When Burhanuddin died in 2014, PM Modi visited Mumbai to offer condolences to his son and successor, Syedna Mufaddal Saifuddin.
PM Modi has previously praised the business acumen of the community and their measures for social reforms. He has also mentioned how the community helped and hosted Mahatma Gandhi during Dandi March, a legendary protest in India's freedom struggle.
PM Modi visited Syedna Mufaddal Saifuddin, the current religious head of the community in 2015, and has shared a cordial relationship with him. In 2016, Syedna called on the Primer Minister who recalled his relationship with four generations of Dawoodi Bohra religious heads.
Even during his visit to Bangladesh, PM Modi met with a delegation of Dawoodi Bohras. In 2018, the Prime Minister addressed a gathering of Dawoodi Bohra community during the Ashara Mubaraka, the Commemoration of the Martyrdom of Imam Hussain (SA), at Indore's Saifee mosque.
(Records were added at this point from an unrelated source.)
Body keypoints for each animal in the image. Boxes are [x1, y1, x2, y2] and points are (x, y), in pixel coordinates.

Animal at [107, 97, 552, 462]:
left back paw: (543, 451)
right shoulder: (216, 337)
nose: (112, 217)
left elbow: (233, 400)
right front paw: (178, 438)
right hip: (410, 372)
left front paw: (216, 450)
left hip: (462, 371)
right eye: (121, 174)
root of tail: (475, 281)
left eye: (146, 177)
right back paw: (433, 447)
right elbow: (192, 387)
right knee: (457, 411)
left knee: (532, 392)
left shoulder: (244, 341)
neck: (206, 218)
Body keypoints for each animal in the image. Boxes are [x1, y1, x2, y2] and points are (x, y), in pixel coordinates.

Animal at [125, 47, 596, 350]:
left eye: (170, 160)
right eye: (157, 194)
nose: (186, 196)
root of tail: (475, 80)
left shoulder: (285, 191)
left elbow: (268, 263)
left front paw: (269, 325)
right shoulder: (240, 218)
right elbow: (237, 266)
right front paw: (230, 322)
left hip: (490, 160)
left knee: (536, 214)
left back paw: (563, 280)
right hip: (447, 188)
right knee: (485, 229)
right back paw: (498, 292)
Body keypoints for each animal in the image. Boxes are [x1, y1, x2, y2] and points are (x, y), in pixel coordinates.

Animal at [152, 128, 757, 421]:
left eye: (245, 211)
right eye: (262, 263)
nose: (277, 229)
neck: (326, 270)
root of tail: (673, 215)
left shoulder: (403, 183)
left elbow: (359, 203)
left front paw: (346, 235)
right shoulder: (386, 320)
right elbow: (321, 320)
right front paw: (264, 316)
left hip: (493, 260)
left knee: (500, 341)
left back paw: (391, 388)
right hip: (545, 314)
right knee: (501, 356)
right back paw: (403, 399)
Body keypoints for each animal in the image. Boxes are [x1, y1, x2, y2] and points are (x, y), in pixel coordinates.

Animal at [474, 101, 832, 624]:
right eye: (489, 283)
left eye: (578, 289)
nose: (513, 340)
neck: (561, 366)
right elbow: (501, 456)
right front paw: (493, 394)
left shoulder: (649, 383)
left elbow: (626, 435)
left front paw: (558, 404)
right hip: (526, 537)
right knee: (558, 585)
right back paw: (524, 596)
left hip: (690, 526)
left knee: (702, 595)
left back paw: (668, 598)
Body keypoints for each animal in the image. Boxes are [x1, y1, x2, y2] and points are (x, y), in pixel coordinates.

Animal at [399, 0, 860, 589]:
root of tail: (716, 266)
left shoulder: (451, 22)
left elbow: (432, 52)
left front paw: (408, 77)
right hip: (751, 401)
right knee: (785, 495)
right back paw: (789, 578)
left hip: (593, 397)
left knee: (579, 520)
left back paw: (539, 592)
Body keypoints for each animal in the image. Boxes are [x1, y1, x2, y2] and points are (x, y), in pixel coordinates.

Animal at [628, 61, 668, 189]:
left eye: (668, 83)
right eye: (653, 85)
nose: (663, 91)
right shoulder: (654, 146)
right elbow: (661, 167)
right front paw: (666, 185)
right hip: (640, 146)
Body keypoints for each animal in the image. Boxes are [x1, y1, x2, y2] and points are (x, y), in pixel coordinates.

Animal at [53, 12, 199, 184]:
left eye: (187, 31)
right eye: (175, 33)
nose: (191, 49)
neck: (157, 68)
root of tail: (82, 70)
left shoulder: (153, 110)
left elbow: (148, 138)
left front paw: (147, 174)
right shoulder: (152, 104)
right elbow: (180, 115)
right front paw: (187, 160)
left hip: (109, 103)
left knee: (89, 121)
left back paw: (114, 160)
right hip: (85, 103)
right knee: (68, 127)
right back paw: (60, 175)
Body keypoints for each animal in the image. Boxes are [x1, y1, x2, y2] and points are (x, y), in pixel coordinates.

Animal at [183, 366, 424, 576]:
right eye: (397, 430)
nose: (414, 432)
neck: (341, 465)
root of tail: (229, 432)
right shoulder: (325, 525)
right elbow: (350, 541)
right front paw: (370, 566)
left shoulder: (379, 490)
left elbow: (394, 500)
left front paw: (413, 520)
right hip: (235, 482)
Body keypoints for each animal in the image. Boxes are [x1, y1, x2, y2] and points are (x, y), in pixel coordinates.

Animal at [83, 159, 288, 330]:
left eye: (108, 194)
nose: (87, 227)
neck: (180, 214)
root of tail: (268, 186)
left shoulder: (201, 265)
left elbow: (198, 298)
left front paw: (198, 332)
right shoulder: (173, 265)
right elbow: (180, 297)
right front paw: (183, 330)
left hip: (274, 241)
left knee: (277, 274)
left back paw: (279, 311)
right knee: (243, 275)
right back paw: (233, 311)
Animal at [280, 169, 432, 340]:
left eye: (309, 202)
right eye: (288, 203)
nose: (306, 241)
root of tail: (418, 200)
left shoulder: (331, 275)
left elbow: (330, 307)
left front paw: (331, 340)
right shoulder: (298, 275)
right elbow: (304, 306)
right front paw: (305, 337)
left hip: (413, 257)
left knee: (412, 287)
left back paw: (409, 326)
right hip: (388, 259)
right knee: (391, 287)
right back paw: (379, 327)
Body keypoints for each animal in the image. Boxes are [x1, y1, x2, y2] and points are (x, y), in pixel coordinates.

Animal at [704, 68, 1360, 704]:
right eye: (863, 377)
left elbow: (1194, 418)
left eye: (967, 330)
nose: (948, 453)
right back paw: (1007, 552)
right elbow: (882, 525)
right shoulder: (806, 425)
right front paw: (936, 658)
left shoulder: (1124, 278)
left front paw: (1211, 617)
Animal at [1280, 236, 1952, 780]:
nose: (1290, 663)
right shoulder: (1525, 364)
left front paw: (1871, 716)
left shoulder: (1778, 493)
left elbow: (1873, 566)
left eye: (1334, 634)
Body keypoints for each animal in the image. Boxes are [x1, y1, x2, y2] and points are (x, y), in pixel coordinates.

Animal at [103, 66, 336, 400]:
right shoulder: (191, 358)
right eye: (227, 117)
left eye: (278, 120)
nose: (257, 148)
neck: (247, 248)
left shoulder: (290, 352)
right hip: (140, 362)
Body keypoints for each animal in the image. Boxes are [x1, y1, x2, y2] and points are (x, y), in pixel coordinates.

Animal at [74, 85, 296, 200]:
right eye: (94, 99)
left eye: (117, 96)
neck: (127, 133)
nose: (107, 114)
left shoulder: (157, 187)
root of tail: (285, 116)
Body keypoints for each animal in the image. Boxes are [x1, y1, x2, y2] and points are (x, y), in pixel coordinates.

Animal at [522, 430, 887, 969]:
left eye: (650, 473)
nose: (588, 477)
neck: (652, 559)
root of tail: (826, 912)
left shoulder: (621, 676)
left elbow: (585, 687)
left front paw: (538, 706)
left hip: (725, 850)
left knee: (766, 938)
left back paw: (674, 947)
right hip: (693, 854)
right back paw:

As per reports, the community has responded to PM Modi's outreach with support abroad by attending his overseas events in large numbers in 2014, including the Madison Square Garden event in New York and the Olympic Park Arena speech in Sydney.
The visit assumes significance as Egypt has traditionally been one of India's most important trading partners in the African continent. India-Egypt Bilateral Trade Agreement has been in operation since March 1978 and is based on the Most Favored Nation clause, according to the Egyptian Central Agency for Public Mobilization and Statistics (CAPMAS).